C'est que la lecture de ce livre n'est pas une partie de plaisir, loin de là. Si des passages fascinants surgissent régulièrement, l'ensemble est bâti sur un foisonnement textuel invraisemblable - et beaucoup trop long, notamment à cause de nombreuses redondances et jeux de mots inutiles. Des informations délivrées par bribes, comme les pièces d'un puzzle complètement en désordre, renseignent sur l'histoire, dont l'auteur fait mine de se soucier comme d'une guigne, et dont le lecteur finit, lui aussi, par se moquer.

Disons tout de même qu'un meurtre a été commis, le corps jeté dans un lac artificiel quelque part en Autriche, et que Kurt Janisch, le gendarme qui enquête, n'est pas tout à fait un ange. A part cela, tout est noyé sous le discours de l'auteur, qui parle à la première personne et donne son avis sur sa propre prose ("mon chant stérile"), sur le récit en général (une illusion), sur le métier d'écrivain, sur ses rapports avec les personnages. Des gens qu'elle n'aime pas, pour la plupart, mais dont elle sait tout, forcément : "C'est le bon côté de mon métier, disons-le." Quitte à donner le change, ça et là : "Ce qu'il y a dans cette bâche, je le dis, quoiqu'il soit tout à fait superflu d'insister davantage, un beau morceau, un corps de femme. Un instant, je vais tout de même vérifier, oui, c'est cela, ce n'est pas un homme, c'est exactement ce que j'avais imaginé."

L'humour est, paradoxalement, ce qui sauve le roman de la déshumanisation totale. Jelinek a le don pour vampiriser l'âme de ses personnages ("s'il était humain", dit-elle de Kurt Janisch) et pour transférer une partie des sentiments qu'elle leur enlève à certains objets ou à la nature - ce qui n'a pas pour effet d'améliorer les destinataires, évidemment, puisque tout est négatif chez l'homme.

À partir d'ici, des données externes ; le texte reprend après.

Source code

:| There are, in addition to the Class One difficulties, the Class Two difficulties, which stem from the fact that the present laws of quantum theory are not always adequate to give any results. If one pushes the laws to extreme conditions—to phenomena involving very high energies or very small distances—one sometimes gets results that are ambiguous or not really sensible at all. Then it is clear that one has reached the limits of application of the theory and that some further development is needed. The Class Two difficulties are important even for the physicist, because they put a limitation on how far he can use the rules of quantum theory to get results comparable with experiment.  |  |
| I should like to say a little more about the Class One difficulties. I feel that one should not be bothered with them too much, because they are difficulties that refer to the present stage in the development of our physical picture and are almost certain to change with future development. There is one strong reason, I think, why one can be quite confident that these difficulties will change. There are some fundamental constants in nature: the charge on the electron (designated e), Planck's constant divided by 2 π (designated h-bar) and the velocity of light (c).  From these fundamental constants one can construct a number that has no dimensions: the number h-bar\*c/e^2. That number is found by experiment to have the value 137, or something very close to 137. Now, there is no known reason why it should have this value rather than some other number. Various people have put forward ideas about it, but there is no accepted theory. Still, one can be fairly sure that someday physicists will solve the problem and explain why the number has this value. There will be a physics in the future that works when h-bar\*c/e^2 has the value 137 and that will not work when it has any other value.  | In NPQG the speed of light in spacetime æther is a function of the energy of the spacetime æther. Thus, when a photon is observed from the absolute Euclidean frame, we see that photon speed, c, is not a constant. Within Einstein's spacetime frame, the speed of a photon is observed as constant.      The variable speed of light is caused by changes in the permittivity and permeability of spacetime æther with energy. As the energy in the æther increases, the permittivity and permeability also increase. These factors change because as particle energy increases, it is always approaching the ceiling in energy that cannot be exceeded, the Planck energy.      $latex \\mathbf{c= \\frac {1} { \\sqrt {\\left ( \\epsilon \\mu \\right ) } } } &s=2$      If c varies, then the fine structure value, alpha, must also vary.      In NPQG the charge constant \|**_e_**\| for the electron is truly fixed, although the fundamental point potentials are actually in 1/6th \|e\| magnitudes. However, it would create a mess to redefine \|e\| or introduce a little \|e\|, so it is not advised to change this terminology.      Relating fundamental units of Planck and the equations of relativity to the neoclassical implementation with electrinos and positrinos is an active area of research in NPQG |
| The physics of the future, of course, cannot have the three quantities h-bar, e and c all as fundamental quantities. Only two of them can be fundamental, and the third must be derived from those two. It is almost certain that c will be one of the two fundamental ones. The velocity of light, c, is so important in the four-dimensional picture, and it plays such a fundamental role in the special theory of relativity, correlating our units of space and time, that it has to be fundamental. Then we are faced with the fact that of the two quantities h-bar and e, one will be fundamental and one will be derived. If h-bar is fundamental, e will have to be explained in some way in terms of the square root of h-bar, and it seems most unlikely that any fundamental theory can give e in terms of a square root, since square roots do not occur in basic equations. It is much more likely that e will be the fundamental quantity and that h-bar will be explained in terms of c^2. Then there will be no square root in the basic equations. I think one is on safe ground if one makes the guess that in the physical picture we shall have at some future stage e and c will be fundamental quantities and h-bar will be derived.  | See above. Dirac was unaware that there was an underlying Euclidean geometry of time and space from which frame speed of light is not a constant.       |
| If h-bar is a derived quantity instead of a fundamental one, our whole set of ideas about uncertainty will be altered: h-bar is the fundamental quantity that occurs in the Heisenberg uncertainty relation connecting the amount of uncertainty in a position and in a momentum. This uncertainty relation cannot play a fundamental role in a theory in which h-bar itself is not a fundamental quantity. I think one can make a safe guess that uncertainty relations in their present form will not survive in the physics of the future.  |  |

L'eau, cet élément omniprésent, devient à son tour peu aimable, pas plus en tout cas que les hommes et les femmes du roman, tous aussi vils et matérialistes. Comme l'eau, l'activité principale de ces gens semble être de s'infiltrer partout. Et c'est là l'un des aspects passionnants du livre, qui joue avec virtuosité de la dialectique dedans-dehors, de l'idée très ambiguë de chez-soi, pour critiquer à la fois le nationalisme autrichien, la cupidité des hommes et la bêtise sentimentale des femmes.

Pris entre peur de l'invasion et désir frénétique de possession, les personnages de Jelinek jouent sur la scène sexuelle le grand carnaval de l'appropriation et du rejet de l'autre, qui a toujours son heure quelque part en politique. Ce parallélisme donne lieu à des passages extrêmement brillants, cruels, saisissants de pessimisme et de lucidité, qui serait beaucoup plus efficace si l'auteur elle-même ne manifestait un tel manque d'hospitalité littéraire.

(1) Ed. Jacqueline Chambon, 1991.
(2) Idem, 1988.

Signalons la sortie en poche des Amantes (Seuil, "Points", n° 1 120).


Extrait

"Si par exemple la montagne nous arrive dessus, d'abord en détail, avec des éboulements, pour s'effondrer peut-être entièrement par la suite, est-ce dû à l'ancienne mine, à toutes les mines fort anciennes qui se trouvent dessous ? C'est que tout le pays est entièrement creux à l'intérieur ! Tous les gens habitant le bassin d'emploi de la montagne - laquelle souhaite aussi déménager mais sans avoir de plan pour ce faire - devront quitter leurs résidences qu'ils ont eu tant de peine à construire grâce à la solidarité entre voisins puisque c'est ainsi qu'on appelle le travail au noir, chez nous. Des dizaines d'années qu'on économise pour quelque chose, et maintenant ce coup-là !" (p. 146.)